• Text to read
But many residents worry that an ever-increasing influx of tourists is changing

Charleston’s character.

Alas, they say, tourists don’t just send their money; they bring themselves. They pack the

best restaurants, crowd the sidewalks, wander onto the streets taking selfies, drive slowly and

aimlessly, squeeze onto carriage rides and illegal bike taxi tours, snag parking spaces, leave

bottles and cans in window boxes and sit on steps and benches — on residents’ private property.

And who are the rowdies revving their lifted trucks and motorcycles, day and night, with

sound systems rattling windows and loud exhausts that mock the few remaining “Noise Limit

Enforced” signs? We’d ask the police if we saw any.

If you doubt whether more tourists are coming, check out the new airport construction or

the vast footprint of the Four Seasons Hotel, destined to dwarf the Historic District. More people

are coming — a lot more.

Have we passed a tipping point? What percentage of our city’s economy do we want

tourism to have?

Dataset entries
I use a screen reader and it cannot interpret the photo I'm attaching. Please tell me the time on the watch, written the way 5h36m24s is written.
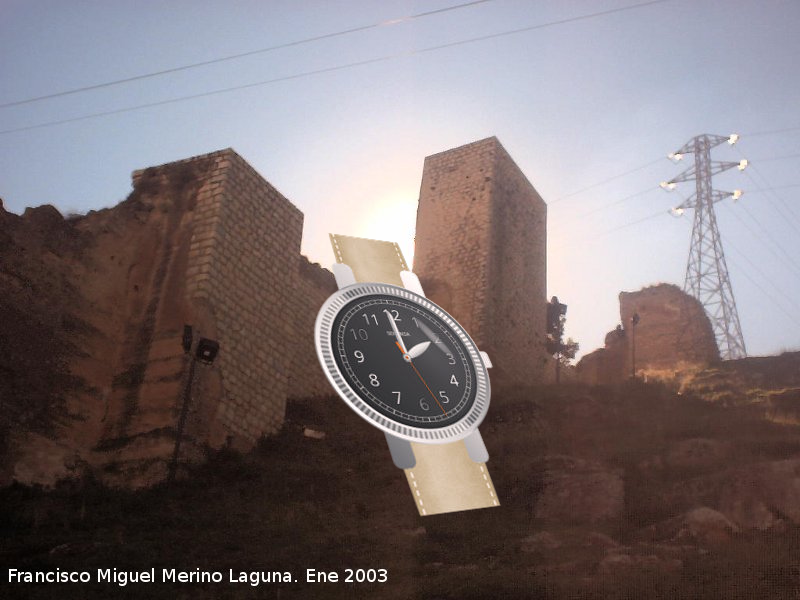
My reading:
1h59m27s
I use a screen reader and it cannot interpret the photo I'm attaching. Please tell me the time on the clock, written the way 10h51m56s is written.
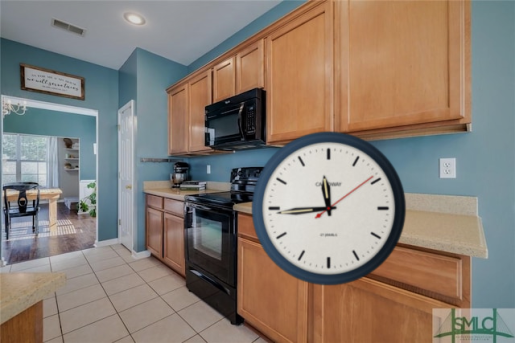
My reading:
11h44m09s
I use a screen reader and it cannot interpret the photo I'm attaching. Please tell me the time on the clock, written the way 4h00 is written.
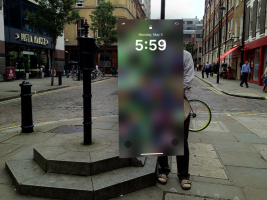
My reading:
5h59
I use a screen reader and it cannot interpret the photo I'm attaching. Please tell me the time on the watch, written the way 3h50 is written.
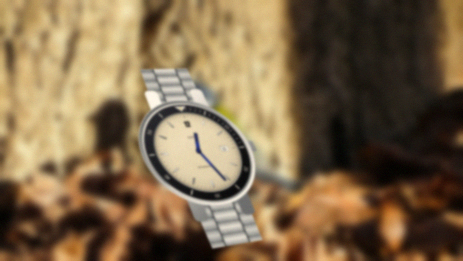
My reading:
12h26
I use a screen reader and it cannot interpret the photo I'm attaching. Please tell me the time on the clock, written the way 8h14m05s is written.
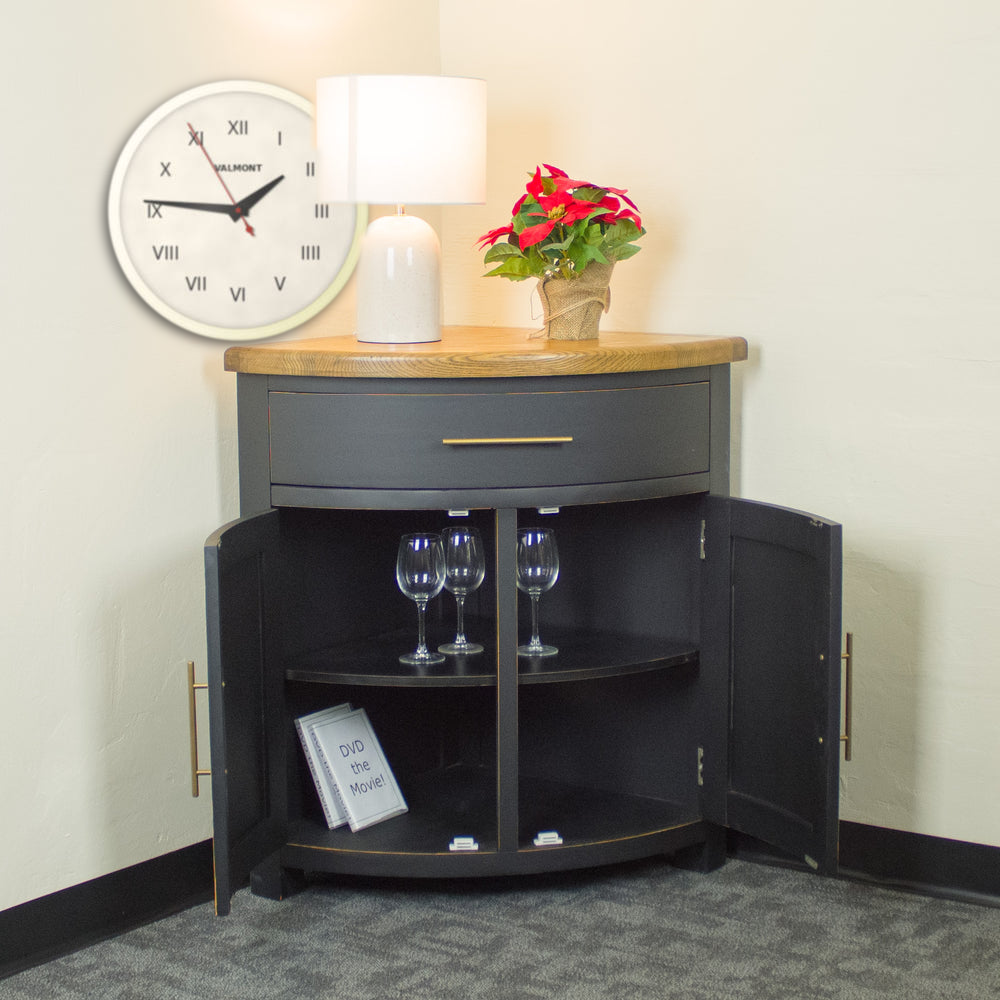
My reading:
1h45m55s
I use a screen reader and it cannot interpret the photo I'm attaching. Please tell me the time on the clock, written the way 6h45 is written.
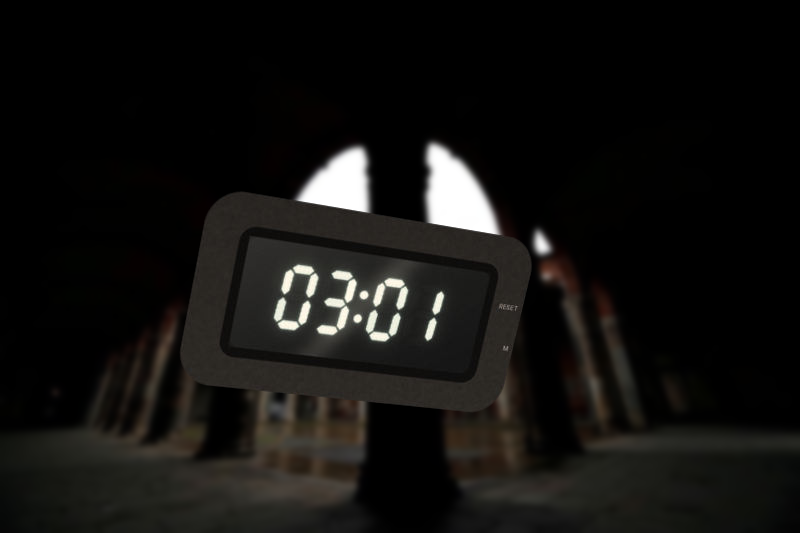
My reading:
3h01
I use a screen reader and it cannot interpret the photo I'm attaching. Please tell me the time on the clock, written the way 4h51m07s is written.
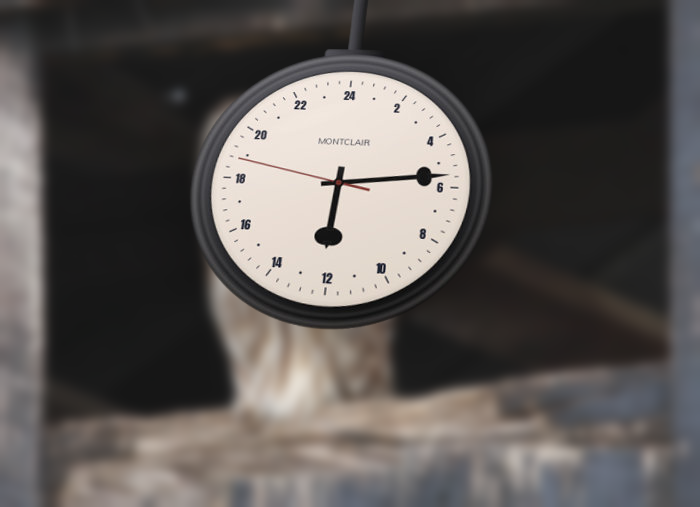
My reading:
12h13m47s
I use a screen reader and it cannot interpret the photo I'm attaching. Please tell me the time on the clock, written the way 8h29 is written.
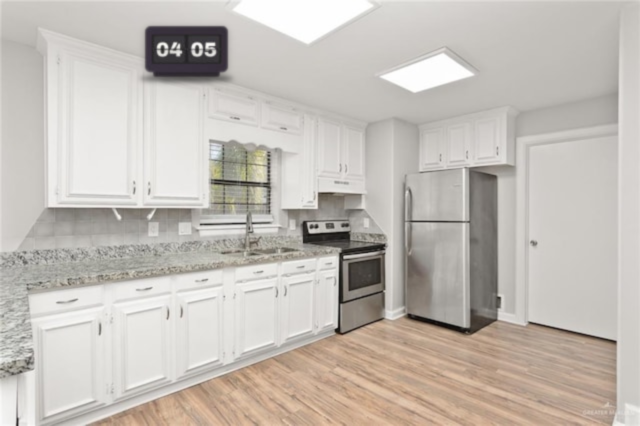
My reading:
4h05
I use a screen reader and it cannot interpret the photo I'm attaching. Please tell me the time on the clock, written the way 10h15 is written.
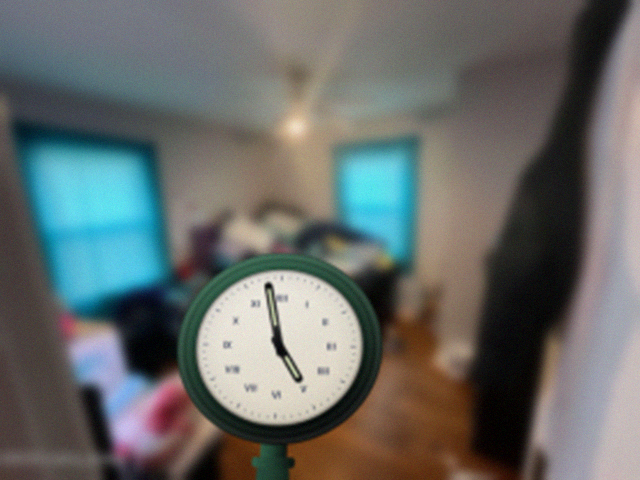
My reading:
4h58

• Task set
[1] Do these statements agree with the piece on tourism in Charleston? (a) Tourists sit on residents' private property. (b) The Four Seasons Hotel is expected to be smaller than the Historic District. (c) Police are often seen around the city. Answer yes or no for each and quote the deciding words.
[2] In the piece on tourism in Charleston, which two things does the writer point to as evidence that more tourists are coming?

• Responses to the exercise
[1]
(a) Yes: "sit on steps and benches — on residents’ private property."
(b) No: "destined to dwarf the Historic District."
(c) No: "We’d ask the police if we saw any."

[2] The new airport construction and the vast footprint of the Four Seasons Hotel.